DETAILED DESCRIPTION OF THE INVENTION

As shown in FIG. 1, the connection B according to the invention consists of an outer metal connection sleeve 1 and an inner metal sleeve 2. The outer connection sleeve 1 is provided with inner openings 4 and 9, with a stop ring 3 at the connection point.

The outer casing 4 of the plastic tube 15 fits into the cylindrical bore 4, therefore its diameter is chosen to suit the respective degree of prestressing. A groove C is formed in the inner bore 4, which prevents the pipe from hatching by force and allows the desired pressure to be achieved. The number of grooves is selected according to the distribution of forces and pressures in the grooving C. The grooves are designed with a dimensioned groove spacing 8 and a groove depth 7. The rounding of the grooves 5 and the formation of the blade 6 ensure the desired deformation of the polymer tube 15.

The opening 9 has the same diameter as the outer casing 10 of the inner metal casing 2, in order to ensure easy connection of the end of the plastic tube with the rolled edge 11 of the inner metal casing 2.

The outer surface of the outer connection sleeve 1 is provided with an external thread 12 for threaded connection to the metal tube. In order to facilitate assembly, the outer metal connecting sleeve 1 is provided with a profile 13, in this case a hexagonal fit, for gripping the respective tool. The diameter of the outer surface 14 of the outer connecting metal sleeve 1 is determined taking into account the necessary dimension of the remaining wall thickness.

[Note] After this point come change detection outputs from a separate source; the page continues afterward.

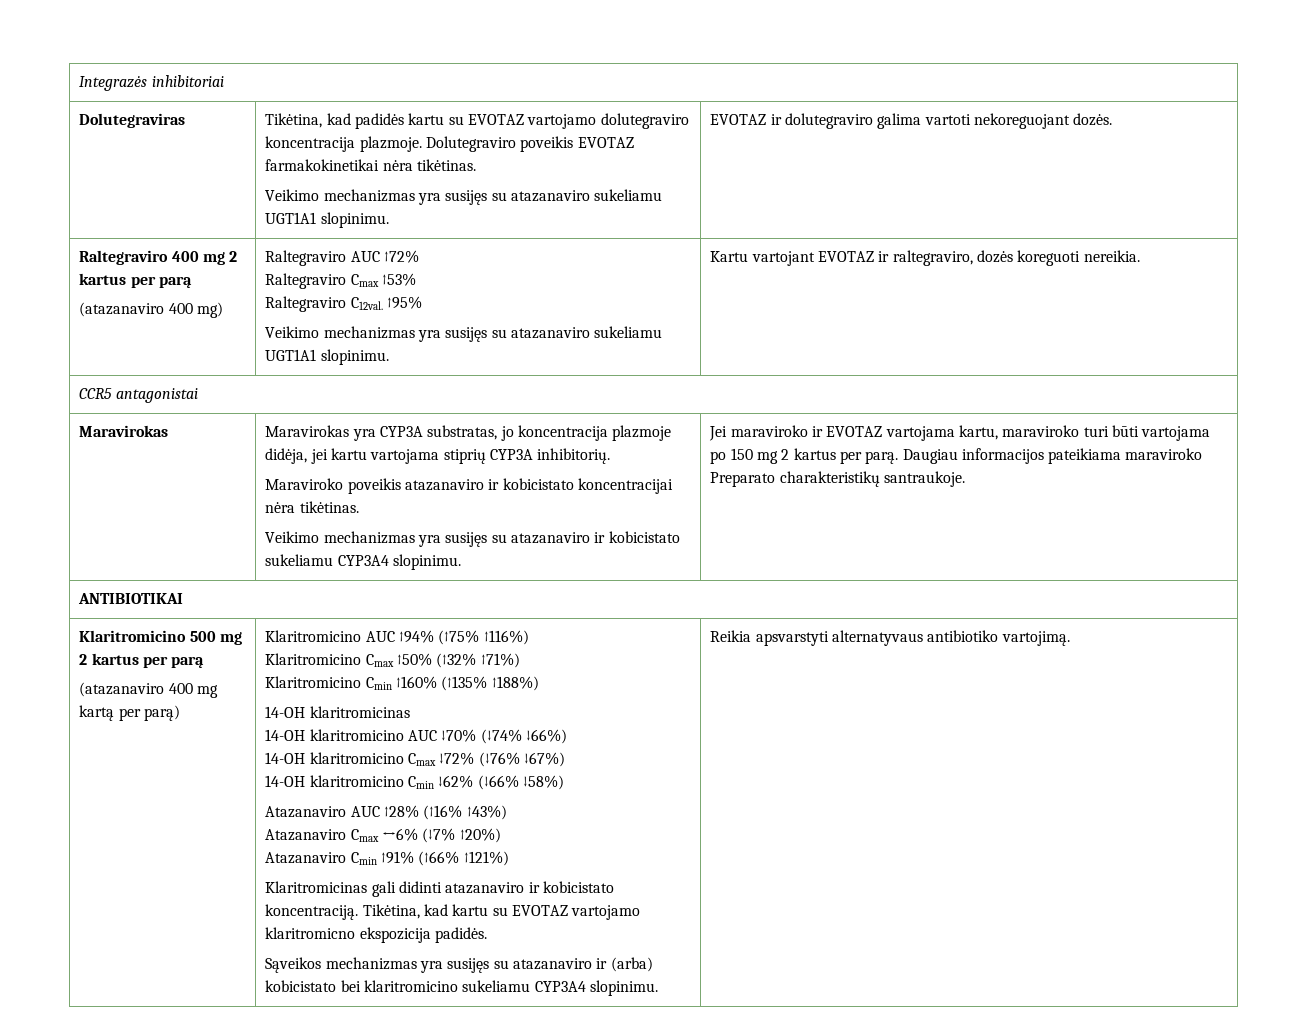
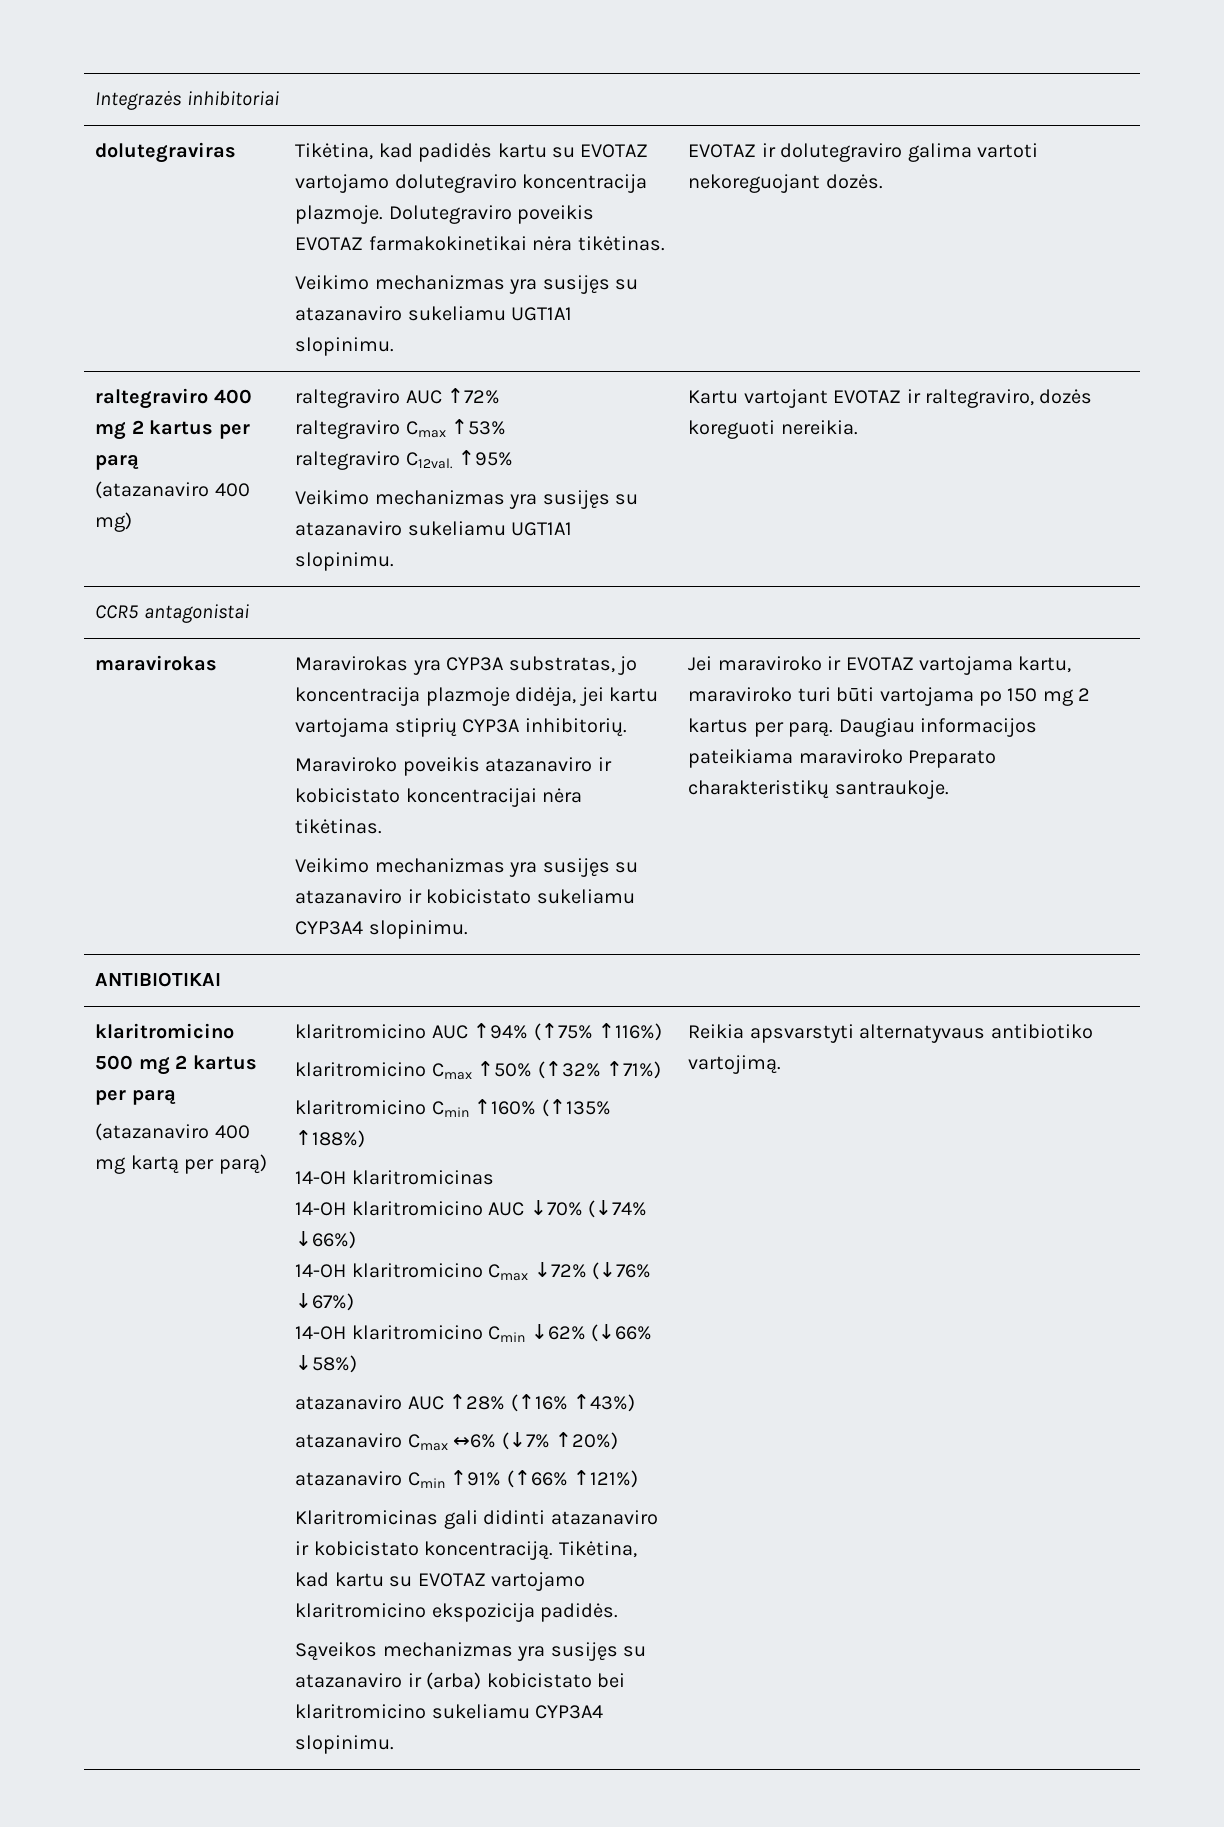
[79,113,186,128] Dolutegraviras -> [95,142,237,163] dolutegraviras
[79,250,169,265] Raltegraviro -> [95,388,209,409] raltegraviro
[265,250,347,266] Raltegraviro -> [295,389,401,408] raltegraviro
[265,273,347,289] Raltegraviro -> [295,420,401,439] raltegraviro
[265,296,347,312] Raltegraviro -> [295,451,401,470] raltegraviro
[79,425,169,437] Maravirokas -> [95,655,218,671] maravirokas
[79,630,187,642] Klaritromicino -> [95,1023,235,1039] klaritromicino
[265,630,362,642] Klaritromicino -> [295,1024,427,1039] klaritromicino
[265,653,362,665] Klaritromicino -> [295,1062,427,1077] klaritromicino
[265,676,362,688] Klaritromicino -> [295,1100,427,1115] klaritromicino
[265,806,347,818] Atazanaviro -> [295,1395,403,1410] atazanaviro
[265,829,347,841] Atazanaviro -> [295,1433,403,1448] atazanaviro
[265,852,347,864] Atazanaviro -> [295,1471,403,1486] atazanaviro
[265,927,356,939] klaritromicno -> [295,1603,427,1618] klaritromicino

In the assembled connection B (FIG. 2), the flow cross section of the opening 16 of the expanded inner metal casing 2 is the same as the flow cross section of the opening 17 of the plastic tube 15 to be joined. 2 clearly shows that the attached end of the polymer, for example the PVC pipe 15, is slightly expanded to the shape of the skirt 11 and is externally surrounded by the inner bore 4 of the outer metallic connection sleeve 1, the bore 4 being grooved C while on the inner side surrounded by the outer a housing 10 of the inner metal casing 2, sealed by force molding.

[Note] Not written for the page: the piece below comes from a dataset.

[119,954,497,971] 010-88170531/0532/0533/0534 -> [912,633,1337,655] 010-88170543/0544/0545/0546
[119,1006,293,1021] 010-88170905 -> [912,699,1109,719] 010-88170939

Fig. 3 clearly shows, on a larger scale, the grooving C of the inner bore 4 of the outer connecting metal sleeve 1. This grooving C consists of grooves provided with a groove 5 at the bottom, a sharp edge 6 at the top and a 75 ° meridian conical connecting surface. In the present case, the ratio of the length of the inner bore 4 to its diameter was chosen to be 3: 2. The grooving C may comprise, for example, 18 to 24 grooves. The ratio of groove depth 7 to groove spacing 8 was chosen 4: 10 in the present case.

The inner metal sleeve 2 is at least 10% longer than the grooved bore 4 of the outer connecting metal sleeve 1. In the present case, the ratio of the wall thickness of the inner metal sleeve 2 to the diameter of its outer sleeve 10 was chosen 8: 100.

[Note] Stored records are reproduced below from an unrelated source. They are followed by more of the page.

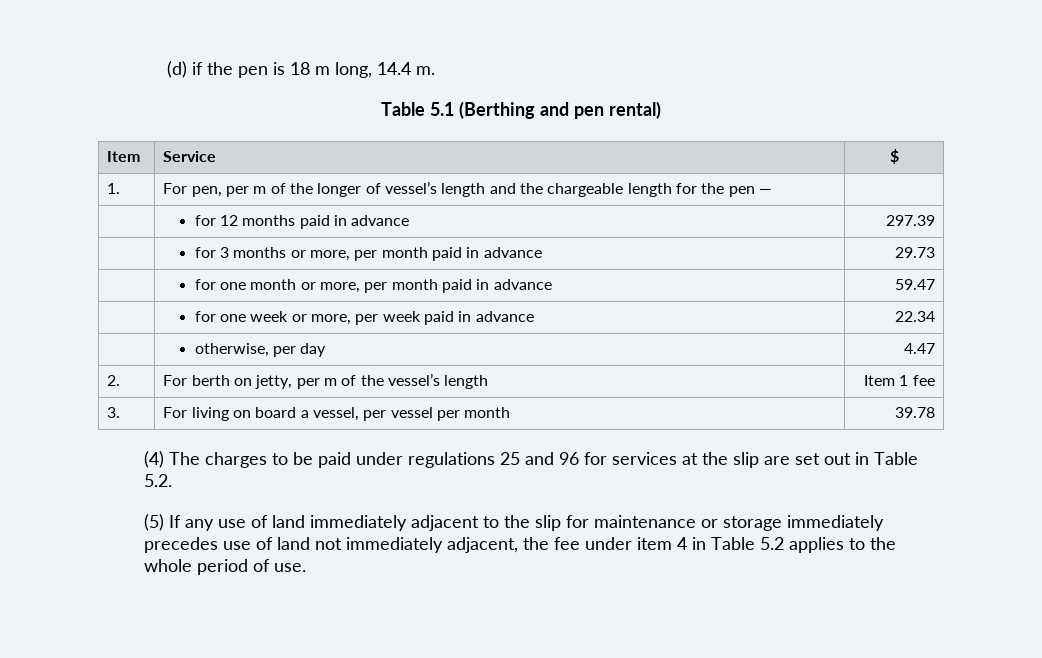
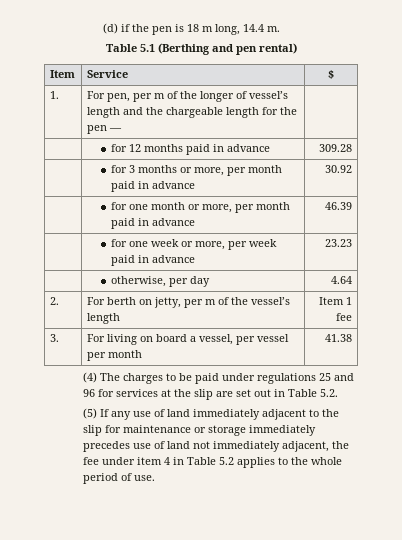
[885,215,935,226] 297.39 -> [319,144,353,152] 309.28
[894,247,935,258] 29.73 -> [325,165,353,173] 30.92
[894,279,935,290] 59.47 -> [325,202,353,210] 46.39
[894,311,935,322] 22.34 -> [325,239,353,247] 23.23
[903,343,935,354] 4.47 -> [331,276,353,284] 4.64
[894,407,935,418] 39.78 -> [325,334,353,342] 41.38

The radial expansion of the inner metal sleeve 2 in the joint (Fig. 2) can be carried out in a known manner.

Claims (2)

PATENT CLAIMS A pipe joint, in particular for connecting plastic and metal pipes of small diameters, has an outer metal connecting sleeve (1) with an inner opening (4) for introducing the end of the plastic tube, the opening (4) having a grooving, inner metal sleeve (2) of thickness ( v) equal over its entire length and an outer cylindrical surface (10) for insertion into the end of the plastic tube, characterized in that the ratio of wall thickness (v) to diameter (D1) in the state inserted and assembled with respect to the outer connection sleeve (1), the expanding inner metal sleeve (2) is less than 8: 100 and the ratio of length (L) to diameter (D2) of the inner bore (4) is 3: 2, the grooves (C) being opposed truncated conical surfaces with groove curvature (S) and blade (6), wherein the ratio of groove depth (7) to groove pitch is at least 4: 10. Pipe joint according to claim 1, characterized in that the outer metal connection sleeve (1) is preferably provided with a tool gripping profile (13) on the side adjacent to the uncut groove (9) and with a flange and / or a weldable elongated end for sealing engagement and the remaining outer surface (14) is cylindrical.